Kimchi For The Soul -

Kimchi For The Soul - James Robbins on the current North Korea crisis in National Review Online.

It's been comical, watching the left smell blood regarding the President's approach to terrorism, again and again and again, since September 11. Remember all the approaches? We've been through:

  1. "Homeland Defense means defending the homeland - not going overseas!
  2. "Afghanistan will be a quagmire!"
  3. "Er, we only captured the major cities!"
  4. "But we don't have Bin Laden Yet!"
  5. "But what about Iran?"
  6. "Er...what about North Korea?"
This, like the others, doesn't stand up. Robbins:
Meanwhile the crisis has given the president's critics something new to carp on. Last month's "Bin Laden before Iraq" line has now given way to "Korea First." When you put Iraq and North Korea side by the side, the case can be superficially compelling. After all, U.N. inspectors are searching in vain for Iraqi WMDs, and the DPRK practically admits having them. Iraq has no functioning breeder reactors, North Korea is firing theirs up. Iraq has admitted and cooperated with international inspectors, the DPRK gave them the boot. Saddam has a repressive Arab Socialist regime, Kim runs a nightmarish Stalinist totalitarian system. Iraq has a relatively weak army in poor morale; North Korea has 10 million fanatics under arms, the largest standing land army in the world. Iraq is restricted by no-fly zones, Korea is not. Saddam has gassed thousands of Iraqis at various points in his rule; Kim is starving millions every year to have the resources he needs to support his war machine. (Note: If millions are dying, where are the bodies? Can we get satellite images of mass graves? Are they being burned in crematoria? There's an image.) North Korea is bad news, no question about it. All other things being equal, it should be getting more attention. But all things are not equal. The Middle East is much more important to U.S. national interests than the Korean peninsula, primarily because it is the source of much of the world's energy supplies. It is also a region that has lately shown a propensity to export its extremism to undermine U.S. allies and attack the homeland. North Korean exports, more tangible things like missile technology, can be more easily interdicted. Furthermore, the Iraq issue has been developing for a year (or a dozen). The Allies cannot turn on a dime and deal with North Korea exclusively, then expect to be able to go back to pick up where they left off with Saddam.

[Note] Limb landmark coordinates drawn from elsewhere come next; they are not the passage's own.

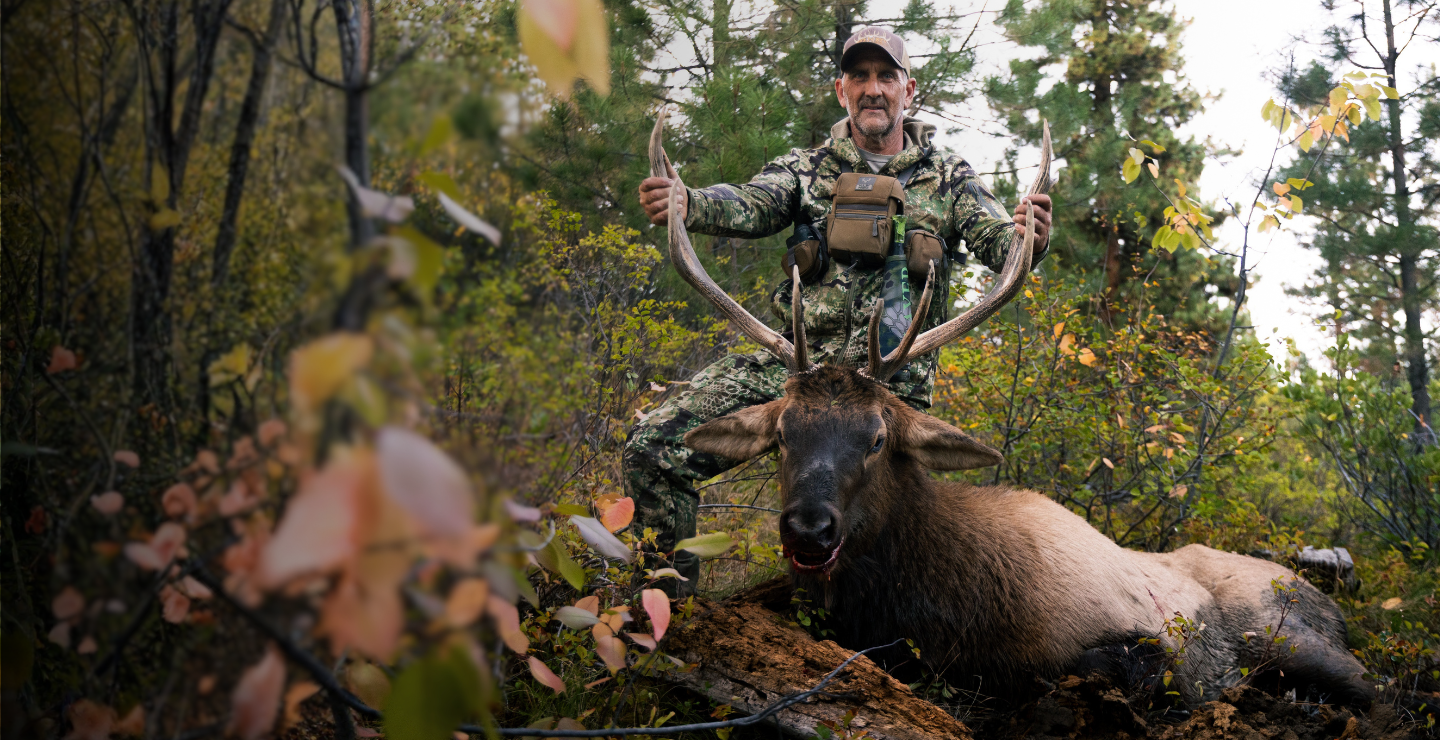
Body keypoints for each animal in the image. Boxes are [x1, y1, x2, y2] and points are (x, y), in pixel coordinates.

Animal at [648, 113, 1374, 708]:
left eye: (879, 437)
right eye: (781, 434)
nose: (808, 527)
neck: (929, 608)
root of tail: (1324, 596)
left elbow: (1118, 666)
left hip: (1294, 634)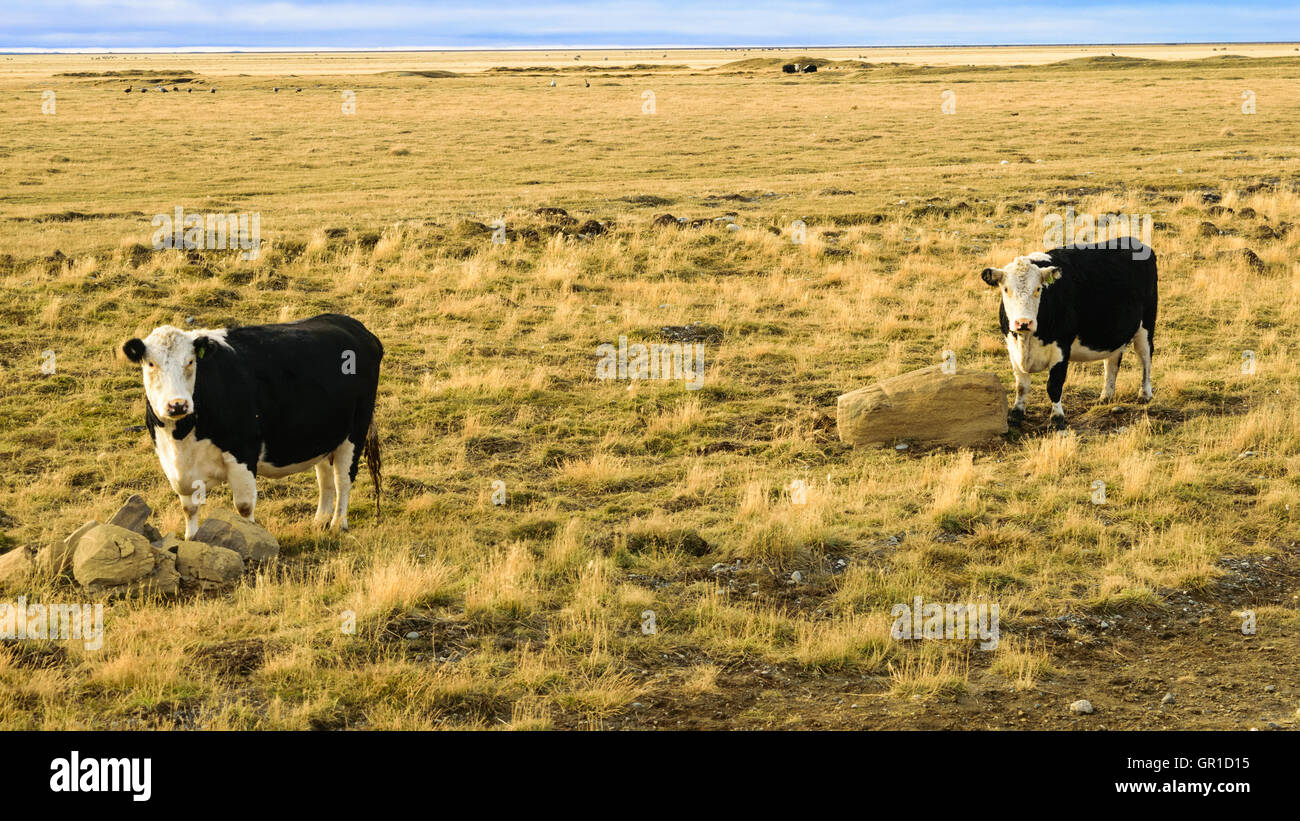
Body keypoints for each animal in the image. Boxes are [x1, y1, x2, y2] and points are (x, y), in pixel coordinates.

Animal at [122, 314, 383, 539]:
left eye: (190, 362)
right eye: (151, 364)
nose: (177, 405)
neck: (181, 437)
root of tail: (353, 325)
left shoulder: (243, 452)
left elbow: (244, 507)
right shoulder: (173, 463)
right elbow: (189, 507)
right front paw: (192, 539)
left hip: (355, 430)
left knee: (343, 478)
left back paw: (338, 524)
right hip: (324, 434)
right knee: (325, 476)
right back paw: (319, 520)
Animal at [980, 242, 1158, 430]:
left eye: (1038, 289)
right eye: (1006, 289)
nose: (1023, 322)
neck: (1027, 341)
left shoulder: (1061, 347)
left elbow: (1054, 385)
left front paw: (1057, 418)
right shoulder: (1012, 348)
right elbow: (1021, 385)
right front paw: (1016, 414)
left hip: (1146, 326)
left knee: (1145, 358)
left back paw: (1145, 394)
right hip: (1114, 335)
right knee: (1112, 363)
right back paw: (1105, 396)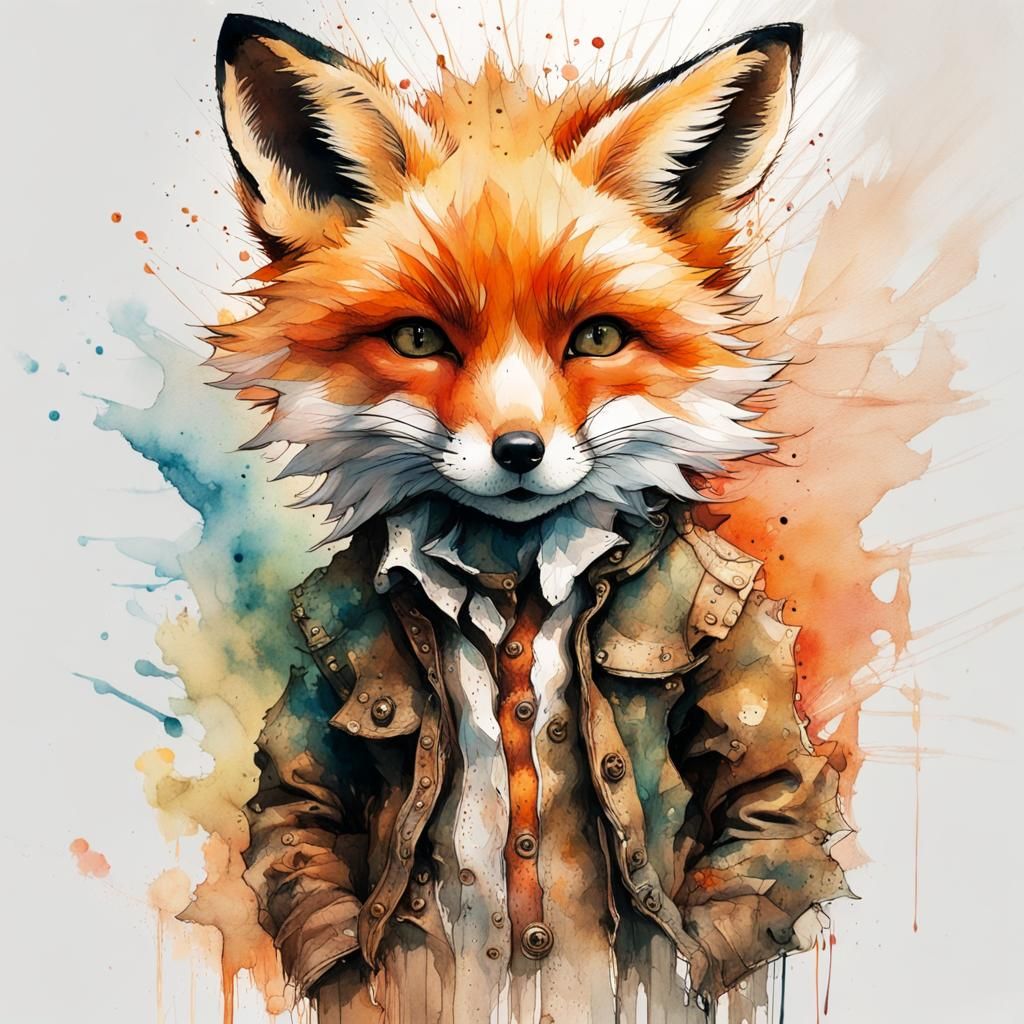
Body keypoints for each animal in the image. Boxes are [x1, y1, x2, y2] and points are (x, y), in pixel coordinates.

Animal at [211, 13, 847, 1024]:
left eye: (597, 337)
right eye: (419, 338)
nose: (519, 451)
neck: (510, 565)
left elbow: (765, 794)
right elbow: (301, 799)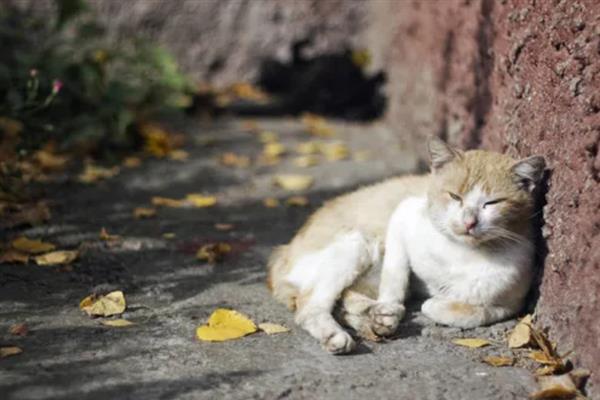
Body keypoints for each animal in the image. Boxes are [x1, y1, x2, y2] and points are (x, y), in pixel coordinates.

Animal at [266, 137, 544, 354]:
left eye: (492, 203)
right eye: (454, 196)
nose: (469, 222)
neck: (462, 253)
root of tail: (283, 251)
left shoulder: (513, 303)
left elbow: (479, 312)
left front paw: (435, 305)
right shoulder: (403, 215)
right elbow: (396, 275)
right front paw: (392, 306)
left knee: (344, 300)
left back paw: (372, 318)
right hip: (358, 243)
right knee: (310, 307)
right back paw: (344, 331)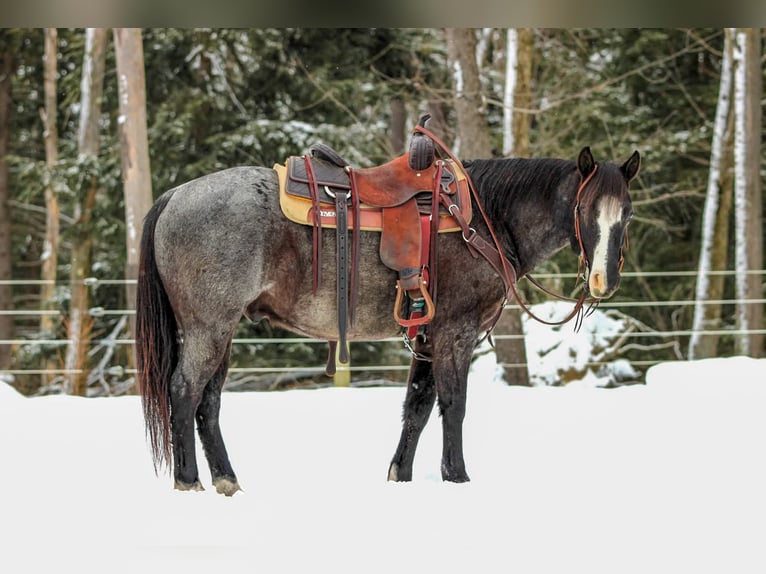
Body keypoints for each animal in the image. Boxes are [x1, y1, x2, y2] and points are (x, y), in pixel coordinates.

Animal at [135, 145, 640, 495]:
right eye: (583, 210)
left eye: (628, 212)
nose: (603, 279)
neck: (484, 220)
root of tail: (175, 195)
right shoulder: (455, 333)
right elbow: (453, 405)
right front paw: (457, 477)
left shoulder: (428, 337)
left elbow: (417, 406)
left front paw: (401, 475)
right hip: (209, 328)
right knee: (184, 391)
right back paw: (189, 480)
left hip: (222, 331)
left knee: (209, 402)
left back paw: (227, 480)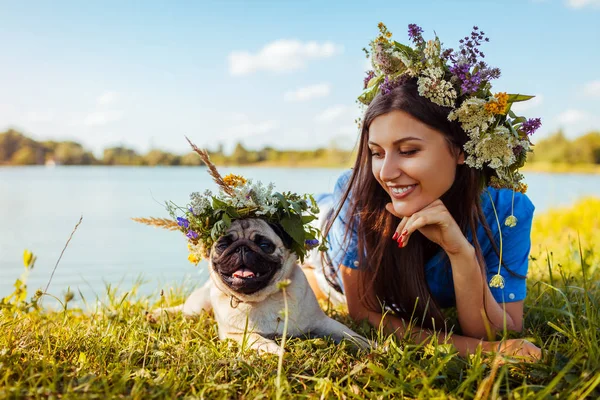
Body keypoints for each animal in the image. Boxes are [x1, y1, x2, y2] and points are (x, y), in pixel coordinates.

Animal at [148, 219, 368, 354]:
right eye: (223, 245)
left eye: (264, 245)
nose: (242, 248)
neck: (261, 299)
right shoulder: (235, 335)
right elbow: (258, 339)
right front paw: (275, 351)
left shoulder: (322, 323)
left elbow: (350, 334)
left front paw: (371, 346)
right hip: (198, 307)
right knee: (181, 311)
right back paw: (157, 314)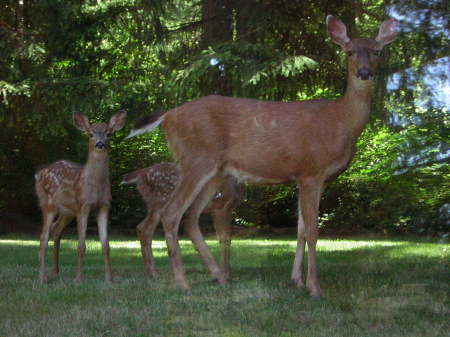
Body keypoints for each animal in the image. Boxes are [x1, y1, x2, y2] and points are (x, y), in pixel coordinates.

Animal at [34, 109, 126, 280]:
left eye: (108, 134)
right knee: (43, 237)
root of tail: (39, 174)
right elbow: (81, 245)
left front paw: (109, 279)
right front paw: (78, 279)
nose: (99, 144)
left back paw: (55, 272)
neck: (95, 187)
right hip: (47, 203)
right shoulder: (83, 205)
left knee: (56, 230)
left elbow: (106, 245)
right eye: (90, 134)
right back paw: (42, 277)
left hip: (67, 211)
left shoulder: (104, 206)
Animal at [126, 15, 398, 294]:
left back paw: (219, 276)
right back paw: (183, 283)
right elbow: (313, 231)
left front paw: (296, 280)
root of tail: (168, 116)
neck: (340, 123)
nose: (364, 73)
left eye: (377, 51)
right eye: (349, 51)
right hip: (196, 160)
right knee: (172, 214)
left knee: (190, 217)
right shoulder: (311, 171)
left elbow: (300, 231)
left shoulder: (312, 179)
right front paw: (314, 287)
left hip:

A critical inequality is the military equation. North Korea would be a much tougher adversary than Iraq even if it only had conventional forces. The probable presence of nuclear weapons make the situation even more difficult. Unfortunately, deterrence works in this situation as in any other match-up between nuclear states. Concerted action on the part of the United States without the certainty that North Korean nuclear weapons could be destroyed or neutralized severely alters the risk calculus. Thus the critics who say we should go after North Korea because it is strong have it completely backwards — we should deal with Saddam first because for the moment he is weak. We have been preparing for that conflict. Get it done while we can.

When you live in the world of theory - as so many of the left's wonks and punditry do - it all seems so easy.